DOCUMENT SECTION
= = =
As a progressive loss of locomotion was not clearly observed in dys-1(tm4402) mutant animals (data not shown), we investigated whether dys-1(tm4402); unc-22(e66) double mutant animals show a progressive loss of locomotion.

UNC-22, also known as twitchin, is an invertebrate-specific protein, which may serve the function of the A-band portion of vertebrate titin, and/or vertebrate myosin binding protein C [20], a molecule involved in the excitation–contraction cascade of body wall muscle cells. Titin is known to be degraded when muscle is damaged. Titin degradation is remarkable in the skeletal muscles of muscular dystrophy patients. We used unc-22(e66) mutant animals to enhance the process by which formed body wall muscle cells are damaged by movement. We measured the area of movement of dys-1(tm4402); unc-22(e66) and unc-22(e66) mutant animals over 30 min at 4, 7, 9 and 12 days after bleaching. We found that the locomotory functions of both dys-1(tm4402); unc-22(e66) and unc-22(e66) mutant animals progressively declined with age. This decline did not differ between the two strains (Fig. 2A). We then measured body contraction in dys-1(tm4402); unc-22(e66) and unc-22(e66) mutant animals, as unc-22(e66) animals display the twitching phenotype (Waterston et al.). dys-1(tm4402); unc-22(e66) mutant animals showed weaker muscle contractility than unc-22(e66) mutant animals at 4, 7, and 9 days after bleaching (Fig. 2B, Additional file 1: Fig. S3, Additional file 1: Movies 1–8). These results are similar to those obtained in a previous study measuring muscle force in WT and dys-1(eg33) worms using NemaFlex [18]. Since the unc-22(e66) mutant is known to show a faster contraction–relaxation rate than the wild type [21], we compared the frequency of muscle contraction between dys-1(tm4402); unc-22(e66) and unc-22(e66) mutants. No difference in the frequency of muscle contraction was found between these two strains (Fig. 2C, Additional file 1: Fig. S3, Additional file 2: Movies S1-8). We have shown that alterations in muscle contractility in dys-1 mutant animals can be detected by using an unc-22(e66) background.
= = =
QUESTIONS
• 1. In the worm muscle passage, at which ages, in days after bleaching, was the area of movement measured? List all of them.
• 2. Quote the worm muscle passage word for word, from "As a progressive" up to and including "loss of locomotion.".
You won't need the items that come after this passage.

Extracted records
= = =
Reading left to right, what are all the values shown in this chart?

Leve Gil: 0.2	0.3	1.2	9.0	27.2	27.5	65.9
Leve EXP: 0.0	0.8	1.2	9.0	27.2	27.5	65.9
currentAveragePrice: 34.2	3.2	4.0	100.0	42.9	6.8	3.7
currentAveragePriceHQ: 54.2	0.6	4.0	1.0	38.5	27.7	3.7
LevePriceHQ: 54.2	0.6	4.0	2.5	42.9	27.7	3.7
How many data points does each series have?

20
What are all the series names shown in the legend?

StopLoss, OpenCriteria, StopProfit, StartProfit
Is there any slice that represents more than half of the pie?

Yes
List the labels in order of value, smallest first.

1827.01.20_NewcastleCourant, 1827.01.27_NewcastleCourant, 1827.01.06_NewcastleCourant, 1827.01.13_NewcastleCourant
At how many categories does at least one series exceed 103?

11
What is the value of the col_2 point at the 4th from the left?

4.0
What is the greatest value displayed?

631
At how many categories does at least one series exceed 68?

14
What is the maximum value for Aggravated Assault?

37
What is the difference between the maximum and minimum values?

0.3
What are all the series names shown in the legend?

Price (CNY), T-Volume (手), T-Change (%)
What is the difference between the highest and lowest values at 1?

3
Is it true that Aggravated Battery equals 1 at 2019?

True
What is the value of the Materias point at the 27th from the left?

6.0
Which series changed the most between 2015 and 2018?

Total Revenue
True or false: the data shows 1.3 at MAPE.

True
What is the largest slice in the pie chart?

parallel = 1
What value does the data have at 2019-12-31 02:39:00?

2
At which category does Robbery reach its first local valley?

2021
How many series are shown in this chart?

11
= = =
ANSWERS FOR THE TASKS
• 1. 4, 7, 9 and 12 days after bleaching

• 2.
As a progressive loss of locomotion was not clearly observed in dys-1(tm4402) mutant animals (data not shown), we investigated whether dys-1(tm4402); unc-22(e66) double mutant animals show a progressive loss of locomotion.